39-73, Graham Park Road, with projecting walls, steps and garages is a Grade II listed building in the Newcastle upon Tyne local planning authority area, England. First listed on 11 July 2001. Flats. 16 related planning applications.

39-73, Graham Park Road, with projecting walls, steps and garages

WRENN ID
fallen-quoin-vetch
Grade
II
Local Planning Authority
Newcastle upon Tyne
Country
England
Date first listed
11 July 2001
Type
Flats
Source
Historic England listing

Description

Block of 18 council flats, some now privately owned, located on Graham Park Road with projecting walls, steps and garages. Designed in 1948-9 and built in 1951-2 by Clifford Wyld, District Surveyor, for Gosforth Urban District Council.

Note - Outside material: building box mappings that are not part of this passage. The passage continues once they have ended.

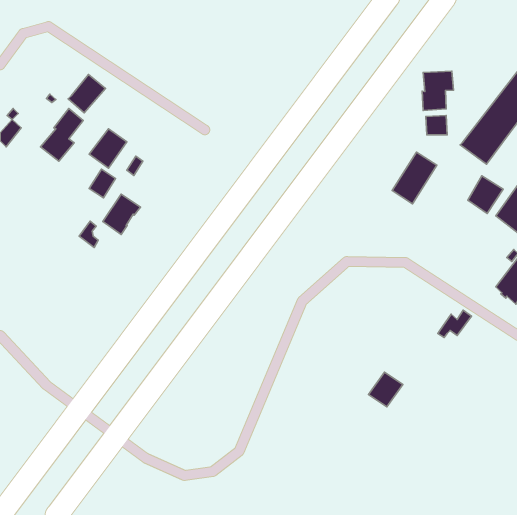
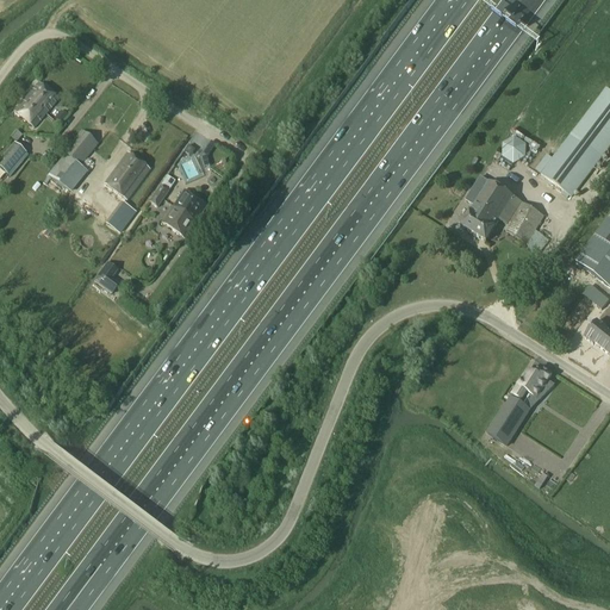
building: [422,71,453,111] -> none
building: [68,74,106,113] -> [15,81,60,126]
building: [468,176,503,213] -> [505,199,547,243]
building: [103,194,140,235] -> [163,189,207,237]
building: [368,372,403,407] -> [492,396,533,436]

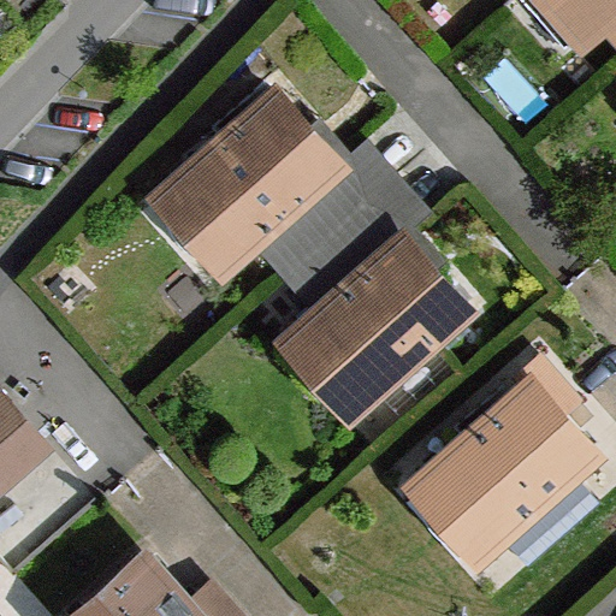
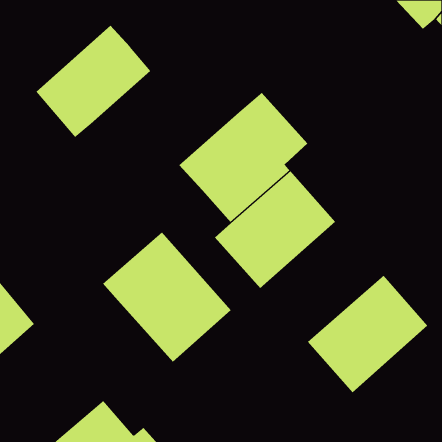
building: [170,95,330,251] -> [36,25,151,138]
building: none -> [102,231,232,362]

The building is constructed of buff brick with concrete dressings and pantiled roofs. The flats are arranged in an L-shaped plan, with 15 flats facing Graham Park Road and three facing the Great North Road, a configuration that shields the rear gardens from traffic noise. The flats are organised in three groups of six, set in pairs off three staircases and rising three storeys, with a semi-basement to the wing fronting Great North Road.

The elevation to Great North Road displays three windows per floor on the principal levels. All windows are steel with opening casements on projecting hinges. The ground floor contains five small lights and two groups of three lights serving storage rooms and a boiler house. Upper floors feature projecting concrete frames to square windows with inset metal frames and side casements, with a small larder window on each floor. A ridge chimney and boiler house stack occupy the right side.

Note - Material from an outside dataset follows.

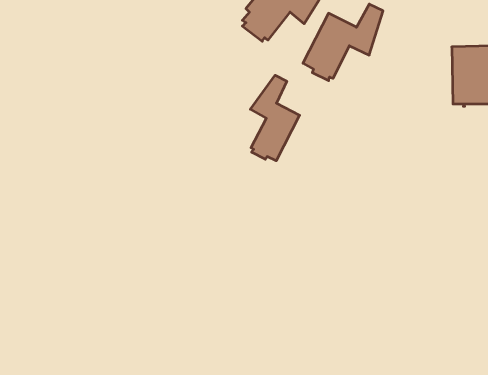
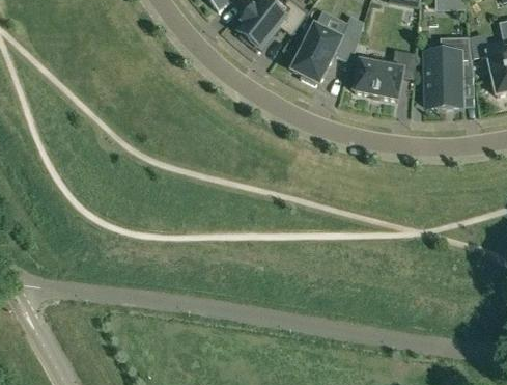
building: none -> [349,49,415,100]
building: [250,75,300,161] -> none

The right return to Graham Park Road presents a projecting gable for the front range with a window to the left of the stack and balconies to the right. The long range to the right of the gable extends three storeys. The flats are arranged in three groups of seven bays, each with double glazed doors recessed under a canopy on sloping metal poles. Above the entrances are two stair windows. Two flats occupy each floor, flanked by tiers of balconies with four windows, the central pair larger. Windows sit in projecting concrete frames and balconies feature patterned steel balustrades. Doors at each end of the balconies provide access to the kitchen and staircase. Rubbish chutes are located on each balcony except the ground floor, which has a rubbish bin at the chute base in a cupboard.

The rear elevation, overlooking The Poplars, contains similar balconies accessed from the sitting room and main bedroom. A colonnaded shelter on the left return of the front range, designed as a sheltered play area for small children, provides access to storage cupboards and the boiler room. Heating is supplied by a district system on a loop, with original radiators surviving.

The interiors feature fine open-well staircases with steel balustrades and tiled floors and dados. Each flat has a recessed glass brick beside the door with a letter box set in the wall beneath. A long corridor contains toilet, bathroom and kitchen on one side and bedrooms on the other. At the corridor's end, the dining room adjoins the kitchen and the sitting room adjoins the main bedroom. The kitchen includes a hatch to the dining room and, in some flats, original storage shelves, cupboards and a tiled shelf over an alcove fitted with a gas pipe, possibly for an oven or refrigerator. A glazed screen between the dining and sitting rooms allows good light to each space. Skirting boards are curved to provide a wide flat edge for fitted carpets to ease cleaning. The standard of planning and finish throughout is very high.

The site is enclosed by low walls with chamfered stone coping and steel or wrought-iron gates matching the wall height. A row of fourteen garages facing The Poplars forms an integral part of the scheme, with some doors renewed.